» Фрагмент беседы:
■ ■ ■ ■ ■ ■ ■

Виктор Шендерович: Про инфантильность говорили и другие сидевшие на вашем месте люди.



Владимир Фенченко: Что поражает в этих молодых, сейчас получается так, что приходит… Когда я шел, мне было 30 лет, нормально, я считаю, но сейчас мы не можем взять 30-летнего, потому что он обязан платить, потому что, как правило, с высшим образованием. До недавнего времени им еще позволяли. У меня есть такой студент, причем он в Белоруссии учился, он первое образование получил за деньги, он сам платил, но второе ему позволили кончить без денег. А сейчас, оказывается, и этого лишили. Где бы ты ни получил первое образование, платил, не платил, ты второе обязан опять платить. Вот я, правда, не понимаю. То есть говорили о том, что вообще освободить, а сейчас вот так.



Вероника Боде: Нам дозвонился Владимир Иванович из Москвы. Здравствуйте.



Слушатель: Здравствуйте. Михалков «Золотого льва» получил, да?



Владимир Фенченко: Нет, он не «Золотого льва», он получил спецприз жюри.



Слушатель: Я не видел этот фильм, но примерно догадываюсь, что есть спекуляция на чеченской войне. А что бы он не показал, например, как верховный главнокомандующий несет ответственность непосредственно за эту всю…



Виктор Шендерович: Понятно, Владимир Иванович. Это вопрос странный. Это не спекуляция, при всем моем непростом отношении к Никите Сергеевичу, это римейк классического фильма «12 разгневанных мужчин», насколько я понимаю,..



Владимир Фенченко: По структуре, но проблемы другие.

■ ■ ■ ■ ■ ■ ■

» Задачи и задания:
a – Продублируйте часть фрагмента беседы от «Слушатель: Здравствуйте. Михалков» до «насколько я понимаю,..».
b – Что, согласно фрагменту беседы, на самом деле получил Михалков вместо «Золотого льва»?
c – Напишите продолжение фрагмента беседы, начиная после последней реплики.

■ ■ ■ ■ ■ ■ ■

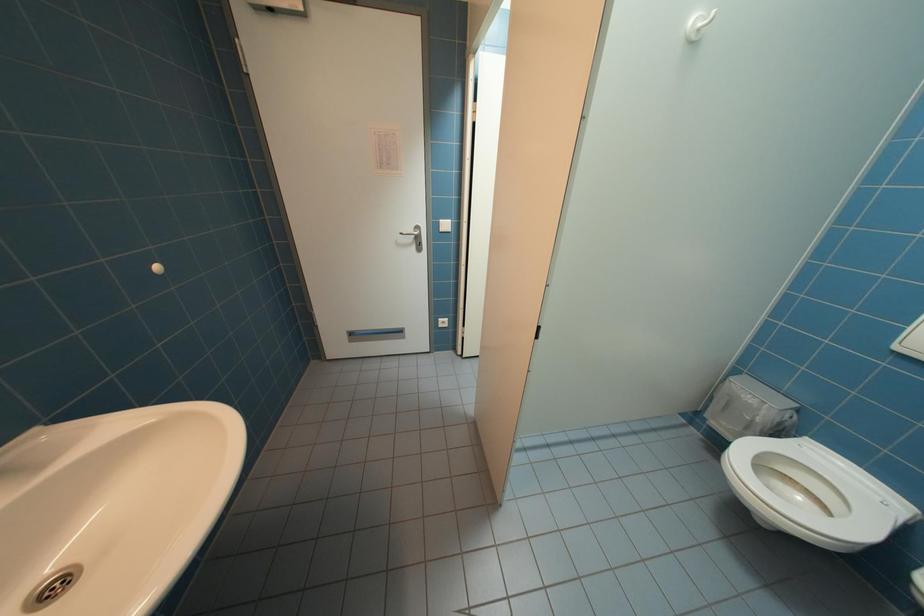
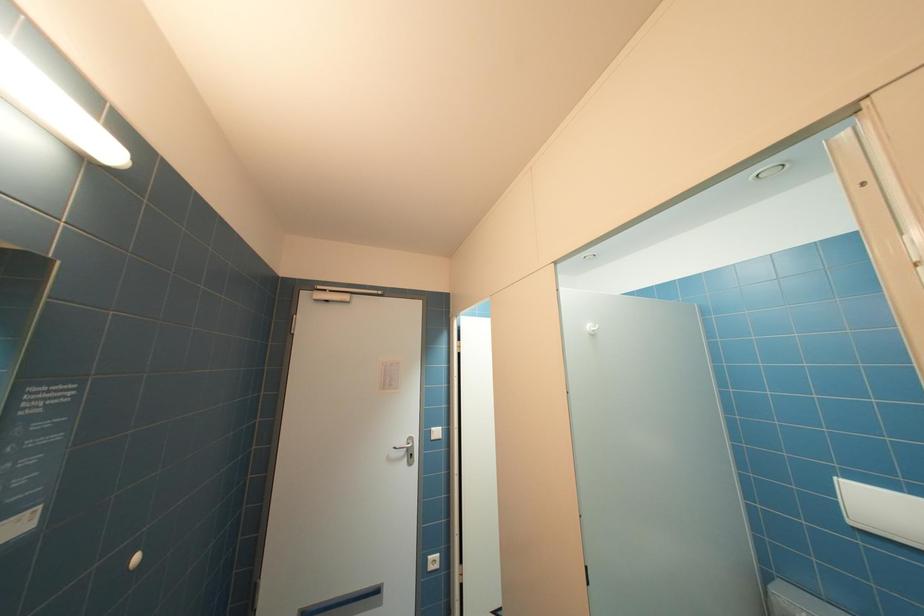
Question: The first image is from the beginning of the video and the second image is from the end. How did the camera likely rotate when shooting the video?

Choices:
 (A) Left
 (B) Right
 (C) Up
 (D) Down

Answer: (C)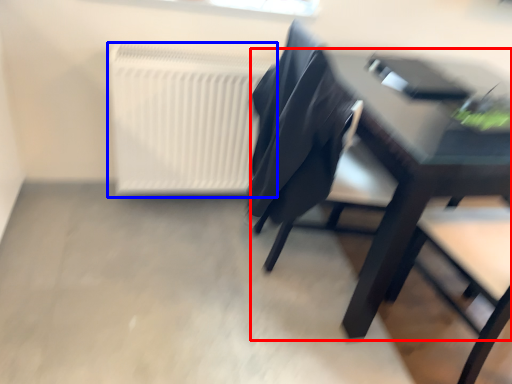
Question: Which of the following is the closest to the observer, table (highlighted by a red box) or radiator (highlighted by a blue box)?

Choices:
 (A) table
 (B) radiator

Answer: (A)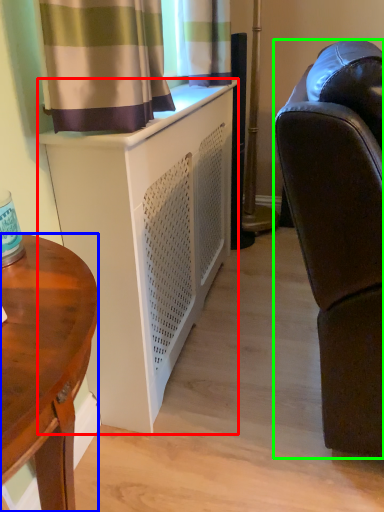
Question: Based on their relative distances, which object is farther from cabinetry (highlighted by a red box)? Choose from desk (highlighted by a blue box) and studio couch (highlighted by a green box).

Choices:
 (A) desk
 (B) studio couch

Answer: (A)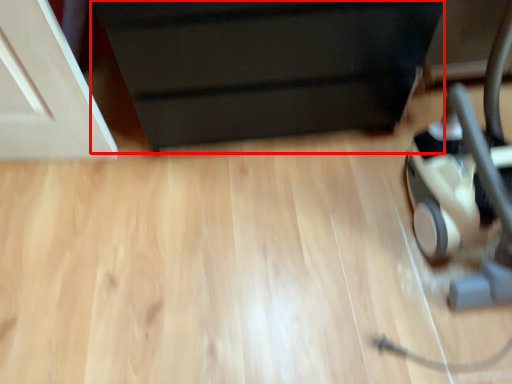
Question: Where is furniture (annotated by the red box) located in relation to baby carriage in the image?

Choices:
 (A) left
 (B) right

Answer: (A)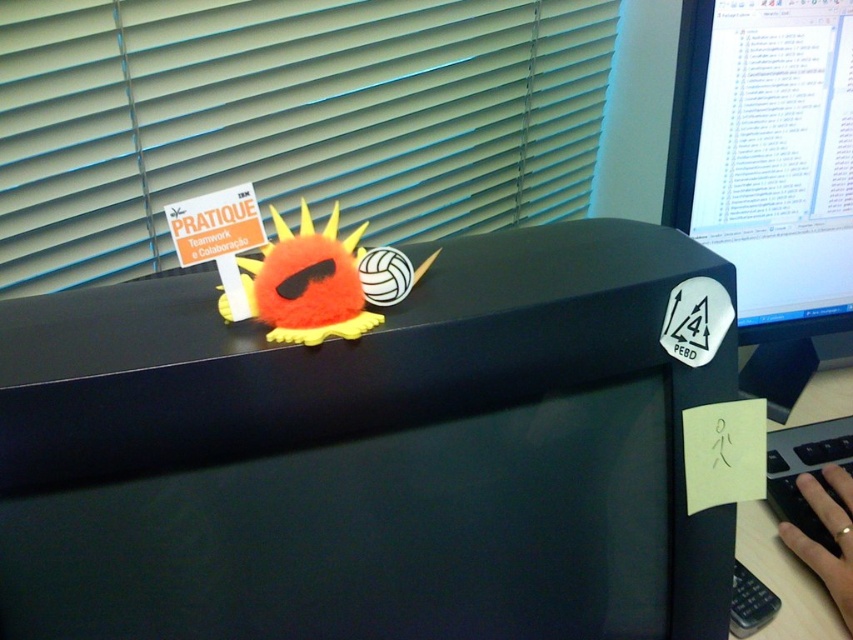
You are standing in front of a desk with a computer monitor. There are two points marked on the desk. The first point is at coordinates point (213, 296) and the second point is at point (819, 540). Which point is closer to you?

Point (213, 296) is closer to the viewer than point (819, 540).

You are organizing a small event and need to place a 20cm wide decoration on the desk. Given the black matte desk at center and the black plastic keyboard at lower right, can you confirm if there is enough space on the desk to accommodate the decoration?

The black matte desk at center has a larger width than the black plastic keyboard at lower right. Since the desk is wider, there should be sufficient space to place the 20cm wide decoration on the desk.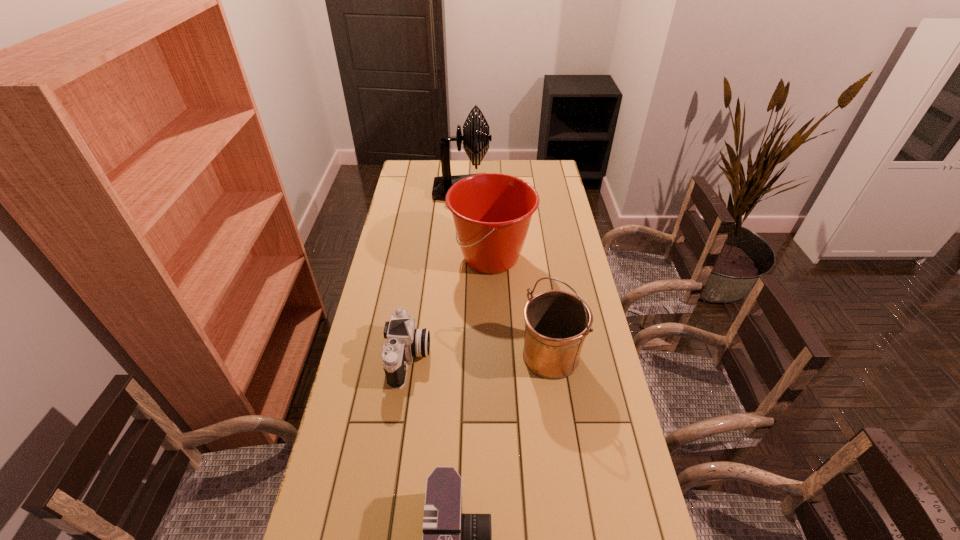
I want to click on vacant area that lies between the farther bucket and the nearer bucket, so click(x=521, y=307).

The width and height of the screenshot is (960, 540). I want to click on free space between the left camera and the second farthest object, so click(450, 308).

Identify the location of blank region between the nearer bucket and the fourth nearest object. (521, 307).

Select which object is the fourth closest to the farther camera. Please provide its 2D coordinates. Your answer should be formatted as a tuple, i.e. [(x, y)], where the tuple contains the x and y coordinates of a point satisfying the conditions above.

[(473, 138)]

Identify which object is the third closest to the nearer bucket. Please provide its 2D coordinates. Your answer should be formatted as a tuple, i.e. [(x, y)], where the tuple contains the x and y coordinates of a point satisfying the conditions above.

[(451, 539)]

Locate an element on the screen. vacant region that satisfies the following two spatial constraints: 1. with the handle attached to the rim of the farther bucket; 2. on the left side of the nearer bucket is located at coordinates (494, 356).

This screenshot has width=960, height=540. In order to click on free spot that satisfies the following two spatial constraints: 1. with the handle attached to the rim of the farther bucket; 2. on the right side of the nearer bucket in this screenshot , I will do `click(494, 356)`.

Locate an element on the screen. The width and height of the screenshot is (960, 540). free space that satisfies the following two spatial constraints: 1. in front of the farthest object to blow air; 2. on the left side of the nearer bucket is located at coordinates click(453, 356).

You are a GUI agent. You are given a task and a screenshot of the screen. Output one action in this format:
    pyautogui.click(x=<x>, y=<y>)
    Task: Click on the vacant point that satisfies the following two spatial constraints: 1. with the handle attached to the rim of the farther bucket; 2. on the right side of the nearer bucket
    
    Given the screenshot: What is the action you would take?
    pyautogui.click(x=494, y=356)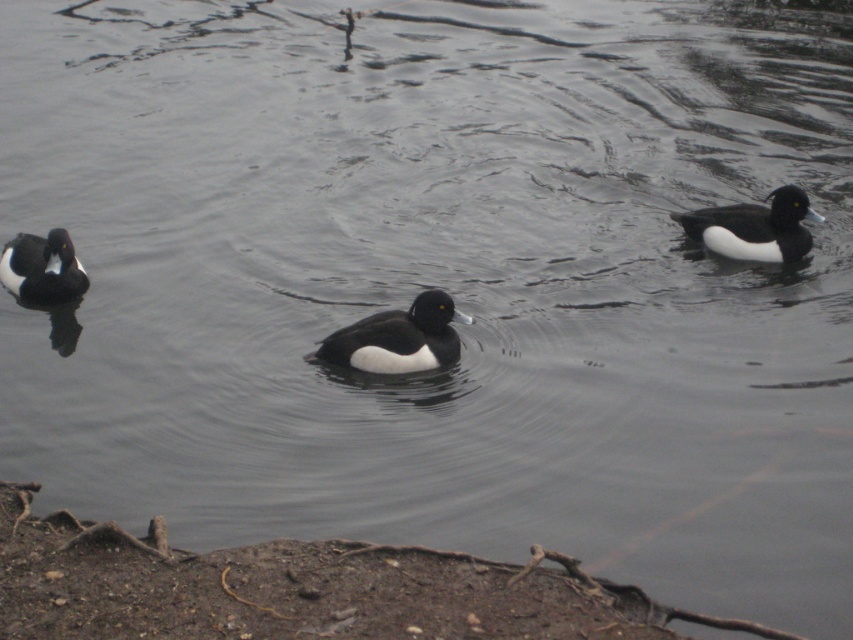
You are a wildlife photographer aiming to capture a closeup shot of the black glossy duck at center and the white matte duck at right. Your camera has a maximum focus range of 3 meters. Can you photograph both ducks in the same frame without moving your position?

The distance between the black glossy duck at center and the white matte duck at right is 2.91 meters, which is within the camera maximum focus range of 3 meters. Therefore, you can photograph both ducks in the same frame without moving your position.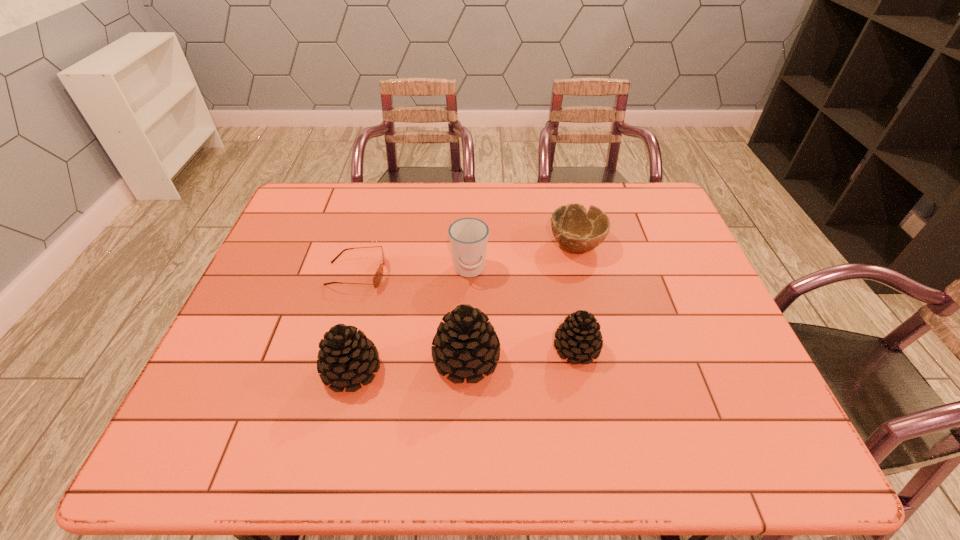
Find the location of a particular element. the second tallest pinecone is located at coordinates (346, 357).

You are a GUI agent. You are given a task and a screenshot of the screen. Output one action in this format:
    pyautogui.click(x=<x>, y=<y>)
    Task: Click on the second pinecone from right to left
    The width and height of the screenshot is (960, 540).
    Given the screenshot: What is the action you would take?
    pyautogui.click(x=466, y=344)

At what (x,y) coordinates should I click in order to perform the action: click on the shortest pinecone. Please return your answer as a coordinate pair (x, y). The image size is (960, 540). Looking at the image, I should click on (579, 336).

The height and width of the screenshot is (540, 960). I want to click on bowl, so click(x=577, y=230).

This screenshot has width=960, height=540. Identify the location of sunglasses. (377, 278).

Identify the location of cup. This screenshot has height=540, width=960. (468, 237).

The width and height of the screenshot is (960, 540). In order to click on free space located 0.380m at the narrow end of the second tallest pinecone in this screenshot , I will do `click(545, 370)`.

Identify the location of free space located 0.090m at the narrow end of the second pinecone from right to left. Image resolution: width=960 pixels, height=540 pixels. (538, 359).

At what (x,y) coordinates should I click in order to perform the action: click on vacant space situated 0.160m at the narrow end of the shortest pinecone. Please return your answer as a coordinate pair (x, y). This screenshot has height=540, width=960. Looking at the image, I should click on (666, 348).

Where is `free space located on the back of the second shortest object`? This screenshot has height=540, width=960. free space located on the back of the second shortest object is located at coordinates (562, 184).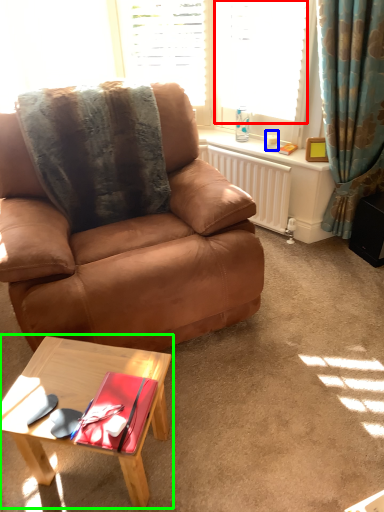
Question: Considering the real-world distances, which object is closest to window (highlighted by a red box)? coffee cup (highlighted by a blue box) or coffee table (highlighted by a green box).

■ ■ ■ ■ ■ ■ ■

» Ответы к заданиям:
a –
Слушатель: Здравствуйте. Михалков «Золотого льва» получил, да?



Владимир Фенченко: Нет, он не «Золотого льва», он получил спецприз жюри.



Слушатель: Я не видел этот фильм, но примерно догадываюсь, что есть спекуляция на чеченской войне. А что бы он не показал, например, как верховный главнокомандующий несет ответственность непосредственно за эту всю…



Виктор Шендерович: Понятно, Владимир Иванович. Это вопрос странный. Это не спекуляция, при всем моем непростом отношении к Никите Сергеевичу, это римейк классического фильма «12 разгневанных мужчин», насколько я понимаю,..

b – Спецприз жюри.

c –
Виктор Шендерович: …п еренесен на нашу почву, те же присяжные. И в данном случае я не полагаю, что кинорежиссер обязан непременно в каждом своем произведении решать конкретную политическую проблему. Ни в коем случае не обязан. Если, я не смотрел этого фильма, насколько я понимаю, горячая проблематика, если она талантливо сыграна, а актеры блистательные там как минимум, то, полагаю, что этот фильм должен быть обречен на успех с этой тематикой, именно с этой тематикой горячей.



Владимир Фенченко: Во всяком случае, его приняли, причем не наша публика, а все-таки западная публика. Значит, они что-то там увидели.



Виктор Шендерович: Я думаю, что точно так же как мы, не отрываясь, смотрели «12 разгневанных мужчин», если есть Генри Фонда и если есть этот сюжет, этот сценарий, то значит и успех. Поэтому, я не думаю, что Маковецкий, Гармаш категорически хуже Генри Фонда как артисты.



Владимир Фенченко: Уверен, что это не простая спекуляция, тут я не согласен с нашим собеседником.



НОВОСТИ



Виктор Шендерович: У нас звонок, как я понимаю.



Вероника Боде: Александр из Санкт-Петербурга, здравствуйте.



Слушатель: Здравствуйте. Когда я был молодой и горячий, в 18 лет я поехал поступать во ВГИК. Сдал все документы, даже отборочный конкурс прошел. Но когда я столкнулся с тем, что профессия режиссера включает в себя не столько искусство, сколько рутину, умение организовывать, я понял, что я для этой рутины не гожусь. Первый вопрос в связи с этим: вы своим студентам, как объясняете, сколько процентов от замысла должно получиться? То есть успех картины. Это первый вопрос. И второй вопрос, что меня всегда занимало. Люди великолепно по кадрам могут разбирать Тарковского, Бергмана, Феллини, Антониони. Несть им числа, нашим гениям кинематографическим. Но, тем не менее, снимают какую-то байду. Мне люди объясняли, есть два пути для этого. Первое – это хорошо оттянуться во время съемок. То есть сам процесс не ради цели, а ради процесса. И второй вариант, когда люди нацелены на фестиваль, арт-хаус и, соответственно, всегда перемудривают, нет живого чистого дыхания. Как вы своим студентам объясняете? И третий вопрос, если позволите, ваше видение кинематографа? Потому что в некотором роде это бесконечные повторы 60 годов, то есть архаика и брежневский застой.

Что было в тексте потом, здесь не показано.